JOURNALISTE : Nous allons maintenant discuter avec le ministre des Affaires étrangères, M. Giorgos Gerapetritis. Monsieur le Ministre, bonjour.
G. GERAPETRITIS : Bonjour, M. Papadimitriou. Je vous souhaite une bonne semaine. Je vous remercie de votre honorable invitation.
JOURNALISTE : Je vous remercie d'avoir accepté notre invitation. Je voudrais que vous nous disiez tout d'abord, quel impact pourrait avoir la mort du président de l'Iran dans l’accident d’hélicoptère ? Inutile de constater que cela a un peu influencé le prix du pétrole, ce qui était attendu. Les marchés ne savent pas comment gérer de telles questions, et le régime iranien est spécial. Mais comment peut-il affecter une région déjà en effervescence?
G. GERAPETRITIS : Nous comprenons que le président Raïssi était manifestement la deuxième personne la plus importante en Iran après le guide suprême, Ali Khamenei. Il est évident qu'il y aura des troubles pendant la période de transition. Dans 50 jours, le peuple sera appelé à voter pour un nouveau président. En réalité, l'Iran a un système très fermé et très strict, et j'ai donc l'impression qu'il n'y aura pas de graves bouleversements. La réaction des marchés, et en particulier des marchés pétroliers, est évidente. Mais d'un autre côté, je pense que la situation se normalisera. Le ministre des Affaires étrangères a également joué un rôle important dans la répartition générale des responsabilités en Iran. Nous avons également eu des contacts réguliers.
Permettez-moi d'exprimer mes condoléances aux Iraniens et au gouvernement iranien par l'intermédiaire de votre station de radio. D'autre part, j'ai le sentiment qu'en dépit des légères fluctuations transitoires, il n'y aura pas de changement ni dans la politique étrangère ni dans la réaction, je pense, régionale ou internationale à l'égard de l'Iran.

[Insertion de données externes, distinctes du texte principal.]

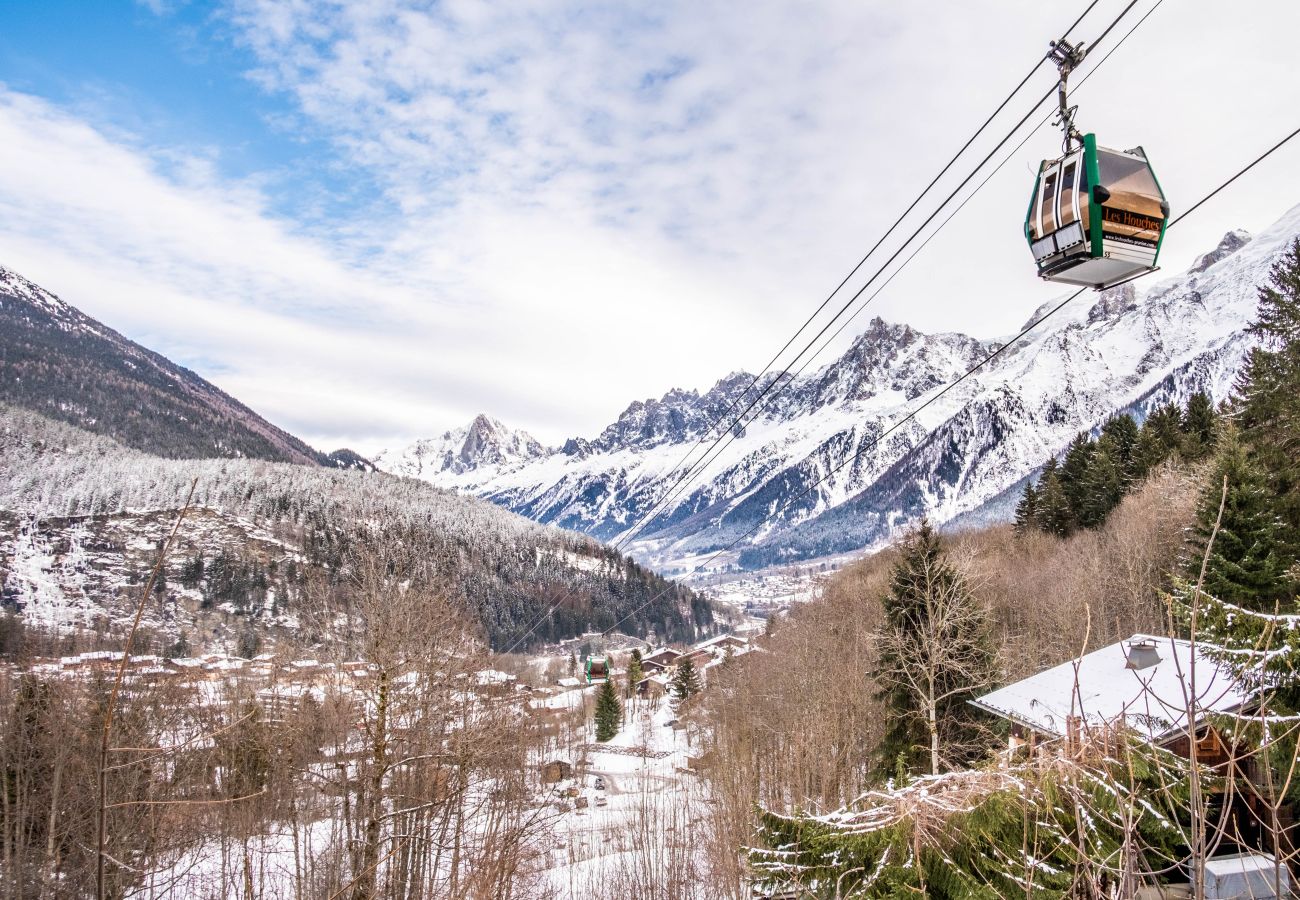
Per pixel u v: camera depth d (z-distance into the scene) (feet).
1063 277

JOURNALISTE : Monsieur le Ministre j'aimerais que vous m'expliquiez et que vous expliquiez à nos auditeurs ce que nous recherchons en fin de compte en nous rendant - et bien sûr nous l'avons dit à maintes reprises depuis cette station et je pense que nous sommes tous d'accord sur ce point, à l'exception de quelques extrémistes - à Ankara ou en Turquie en général?
G. GERAPETRITIS : Tout d'abord, Monsieur Papadimitriou, nous devrions souligner que la politique étrangère grecque, à mon avis et selon les instructions du Premier ministre, devrait être basée sur la logique selon laquelle nous développons de bonnes relations de voisinage, des relations alliées, qui créeront des conditions de calme et de prospérité pour notre pays. Je tiens à dire que cela est particulièrement vrai en ces temps extrêmement turbulents. Je pense que personne ne devrait ignorer le fait qu'en ce moment, les deux guerres dans notre région, mais aussi les grands troubles qui existent dans les régions vulnérables du monde, qui sont très proches de nous, comme l'Afrique et en particulier l'Afrique sub-saharienne, créent des conditions qui peuvent bouleverser la politique étrangère grecque, la diplomatie grecque et la position de la Grèce sur la scène internationale.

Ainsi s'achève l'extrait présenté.